Now we realize how much damage six years of a do-nothing presidency impaired our economy. We missed building those towers, we have yet to rehabilitate the MRT-3, the LRT-1 and LRT-2 extension projects are seriously delayed, the elevated connector roads are only now being built, and the ro-ro system needs to be rebooted. Our people are suffering greatly because these things were not done earlier.
Fortunately, the DICT appreciates the expediency required to build these towers. That curious proposal to limit tower building to only two players has been roundly rejected. That would have done such extreme damage to our economy’s digital capacity.
Fake benefits
Now that universal health care has been signed into law, it is time to very seriously evaluate our institutional capacity to make this a reality for our people.
PhilHealth, the main agency we rely on to make universal health care a reality is flawed – to put it most kindly. The reason for this is that we have insisted on appointing medical professionals to lead this now vital agency. What PhilHealth needed was a team of financial managers and systems experts with actuarial skills.
Because the agency is flawed, it has become a vulnerable target for those whose motives are less than noble.
Recall that scandal a few years ago where PhilHealth paid an amazing sum for cataract removals.
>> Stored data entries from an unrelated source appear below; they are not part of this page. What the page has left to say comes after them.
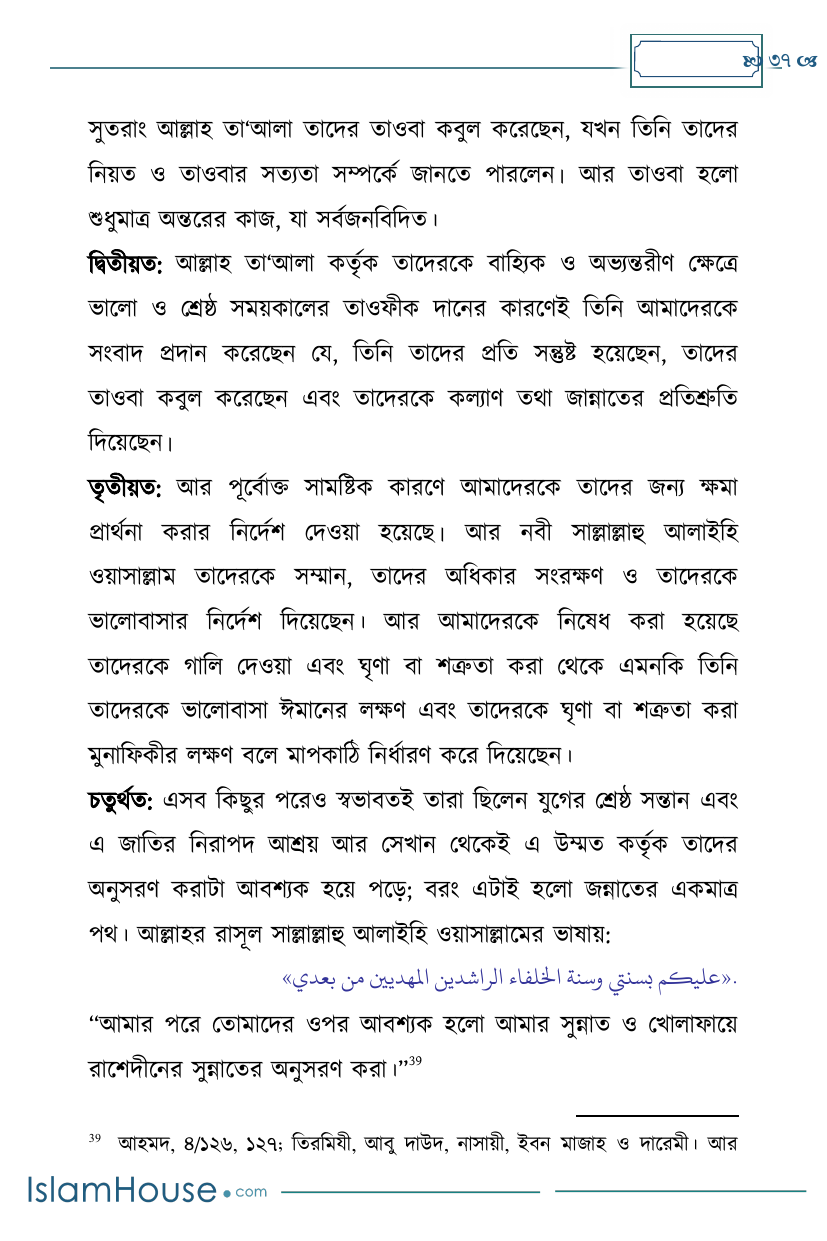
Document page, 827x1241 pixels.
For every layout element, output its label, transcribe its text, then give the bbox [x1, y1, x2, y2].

text “আমার পরে তোমাদের ওপর আবশ্যক হলো আমার সুন্নাত ও খোলাফায়ে রাশেদীনের সুন্নাতের অনুসরণ করা।” [89, 1002, 738, 1088]
picture [20, 1171, 541, 1209]
picture [548, 1170, 807, 1208]
text সুতরাং আল্লাহ তা‘আলা তাদের তাওবা কবুল করেছেন, যখন তিনি তাদের নিয়ত ও তাওবার সত্যতা সম্পর্কে জানতে পারলেন। আর তাওবা হলো শুধুমাত্র অন্তরের কাজ, যা সর্বজনবিদিত। [89, 107, 738, 238]
text তৃতীয়ত: আর পূর্বোক্ত সামষ্টিক কারণে আমাদেরকে তাদের জন্য ক্ষমা প্রার্থনা করার নির্দেশ দেওয়া হয়েছে। আর নবী সাল্লাল্লাহু আলাইহি ওয়াসাল্লাম তাদেরকে সম্মান, তাদের অধিকার সংরক্ষণ ও তাদেরকে ভালোবাসার নির্দেশ দিয়েছেন। আর আমাদেরকে নিষেধ করা হয়েছে তাদেরকে গালি দেওয়া এবং ঘৃণা বা শত্রুতা করা থেকে এমনকি তিনি তাদেরকে ভালোবাসা ঈমানের লক্ষণ এবং তাদেরকে ঘৃণা বা শত্রুতা করা মুনাফিকীর লক্ষণ বলে মাপকাঠি নির্ধারণ করে দিয়েছেন। [89, 465, 738, 774]
text «عليكم بسنتي وسنة الخلفاء الراشدين المهديين من بعدي». [89, 956, 738, 998]
text দ্বিতীয়ত: আল্লাহ তা‘আলা কর্তৃক তাদেরকে বাহ্যিক ও অভ্যন্তরীণ ক্ষেত্রে ভালো ও শ্রেষ্ঠ সময়কালের তাওফীক দানের কারণেই তিনি আমাদেরকে সংবাদ প্রদান করেছেন যে, তিনি তাদের প্রতি সন্তুষ্ট হয়েছেন, তাদের তাওবা কবুল করেছেন এবং তাদেরকে কল্যাণ তথা জান্নাতের প্রতিশ্রুতি দিয়েছেন। [89, 241, 738, 462]
text চতুর্থত: এসব কিছুর পরেও স্বভাবতই তারা ছিলেন যুগের শ্রেষ্ঠ সন্তান এবং এ জাতির নিরাপদ আশ্রয় আর সেখান থেকেই এ উম্মত কর্তৃক তাদের অনুসরণ করাটা আবশ্যক হয়ে পড়ে; বরং এটাই হলো জন্নাতের একমাত্র পথ। আল্লাহর রাসূল সাল্লাল্লাহু আলাইহি ওয়াসাল্লামের ভাষায়: [89, 778, 738, 953]
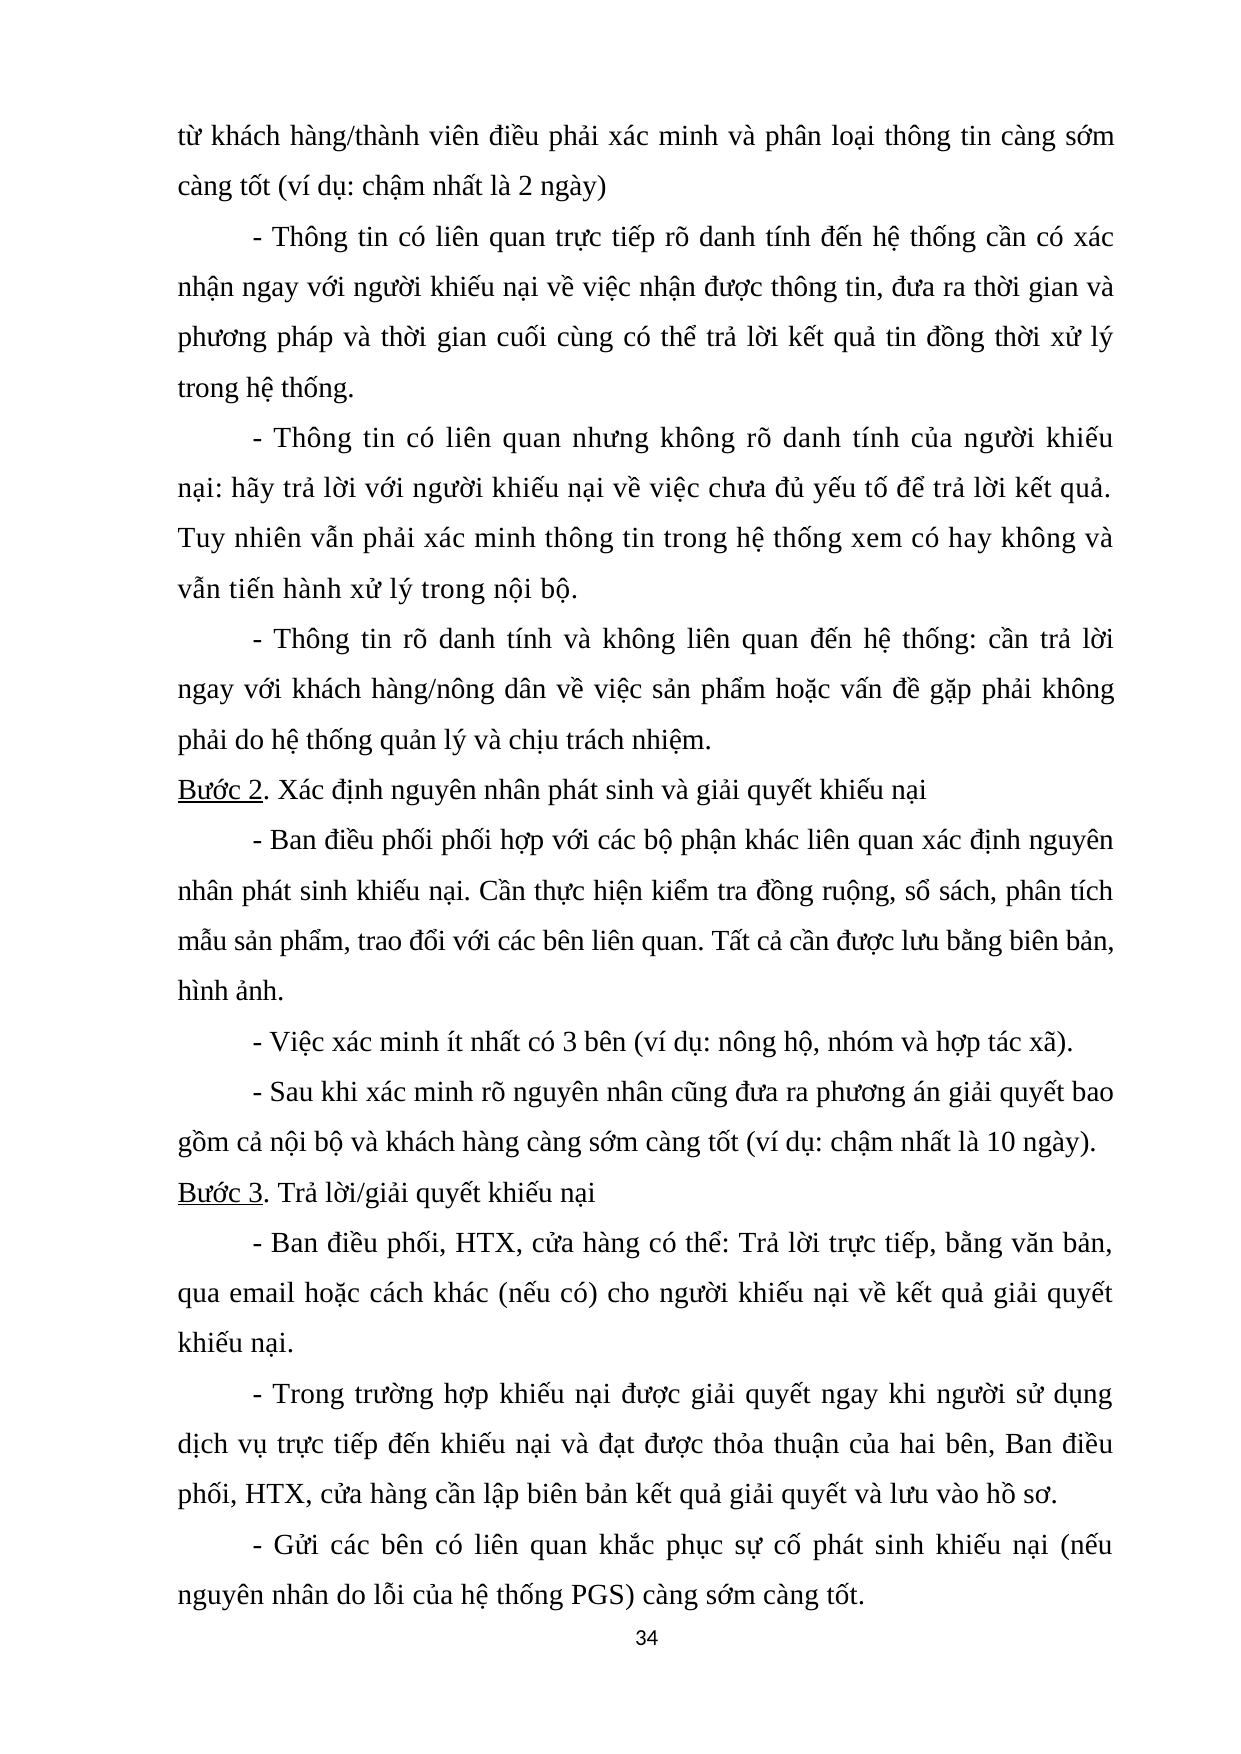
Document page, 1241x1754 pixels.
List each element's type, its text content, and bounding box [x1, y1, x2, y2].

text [177, 118, 1115, 202]
text Bước 2. Xác định nguyên nhân phát sinh và giải quyết khiếu nại [177, 772, 1115, 806]
text - Trong trường hợp khiếu nại được giải quyết ngay khi người sử dụng dịch vụ trực tiếp đến khiếu nại và đạt được thỏa thuận của hai bên, Ban điều phối, HTX, cửa hàng cần lập biên bản kết quả giải quyết và lưu vào hồ sơ. [177, 1376, 1115, 1510]
text - Ban điều phối, HTX, cửa hàng có thể: Trả lời trực tiếp, bằng văn bản, qua email hoặc cách khác (nếu có) cho người khiếu nại về kết quả giải quyết khiếu nại. [177, 1225, 1115, 1359]
text - Việc xác minh ít nhất có 3 bên (ví dụ: nông hộ, nhóm và hợp tác xã). [177, 1024, 1115, 1057]
text - Gửi các bên có liên quan khắc phục sự cố phát sinh khiếu nại (nếu nguyên nhân do lỗi của hệ thống PGS) càng sớm càng tốt. [177, 1527, 1115, 1611]
text - Thông tin có liên quan trực tiếp rõ danh tính đến hệ thống cần có xác nhận ngay với người khiếu nại về việc nhận được thông tin, đưa ra thời gian và phương pháp và thời gian cuối cùng có thể trả lời kết quả tin đồng thời xử lý trong hệ thống. [177, 219, 1115, 403]
text - Thông tin rõ danh tính và không liên quan đến hệ thống: cần trả lời ngay với khách hàng/nông dân về việc sản phẩm hoặc vấn đề gặp phải không phải do hệ thống quản lý và chịu trách nhiệm. [177, 621, 1115, 755]
text Bước 3. Trả lời/giải quyết khiếu nại [177, 1175, 1115, 1208]
text - Sau khi xác minh rõ nguyên nhân cũng đưa ra phương án giải quyết bao gồm cả nội bộ và khách hàng càng sớm càng tốt (ví dụ: chậm nhất là 10 ngày). [177, 1074, 1115, 1158]
text - Ban điều phối phối hợp với các bộ phận khác liên quan xác định nguyên nhân phát sinh khiếu nại. Cần thực hiện kiểm tra đồng ruộng, sổ sách, phân tích mẫu sản phẩm, trao đổi với các bên liên quan. Tất cả cần được lưu bằng biên bản, hình ảnh. [177, 822, 1115, 1007]
text - Thông tin có liên quan nhưng không rõ danh tính của người khiếu nại: hãy trả lời với người khiếu nại về việc chưa đủ yếu tố để trả lời kết quả. Tuy nhiên vẫn phải xác minh thông tin trong hệ thống xem có hay không và vẫn tiến hành xử lý trong nội bộ. [177, 420, 1115, 604]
It was clear a syndicate was behind this effort to exaggerate the number of people who needed the surgery.
Last year, PhilHealth paid out a total of P12.69 billion in hospitalization bills for people supposedly stricken with pneumonia. If we go by the standard payments rate, this means that 810,000 members were afflicted (and hospitalized) with pneumonia that year. If this were true, the DOH should have declared a pneumonia epidemic.
COA flagged PhilHealth Regional Office 2 for overpaying P56 million in members’ benefits for the two months of November and December 2017 alone. Imagine what the audit of the whole year would produce.
For the entirety of 2017, PhilHealth reported an operating loss of P4.9 billion. That is a staggering amount.
But COA has computed All Case Rates (ACR) overpayment amounted to 20 percent of the total amount paid out. PhilHealth paid out P114 billion. If the COA estimate is correct, that means the agency released P22.8 billion more than what the claimant hospitals billed. Where did such a large amount go?
The fault, it seems, lies in the ACR payment scheme introduced in 2011. This scheme guarantees specified amounts in benefit claims for hospitalization or surgery among PhilHealth’s 85 million members – regardless of the actual cost involved. This system rewards overbilling and invites fake claims.
With the Universal Health Care Law, PhilHealth will receive additional funds amounting to a fantastic P275 billion to bankroll its expanded role.
Before releasing that large volume of cash, government must make sure PhilHealth fixes its internal processes. An expert team of finance managers, accountants and actuarial scientists must first be sent in to tighten processes and ensure taxpayer money is rightfully spent.
In its present condition, PhilHealth as a public corporation direly needs to be put into the ICU.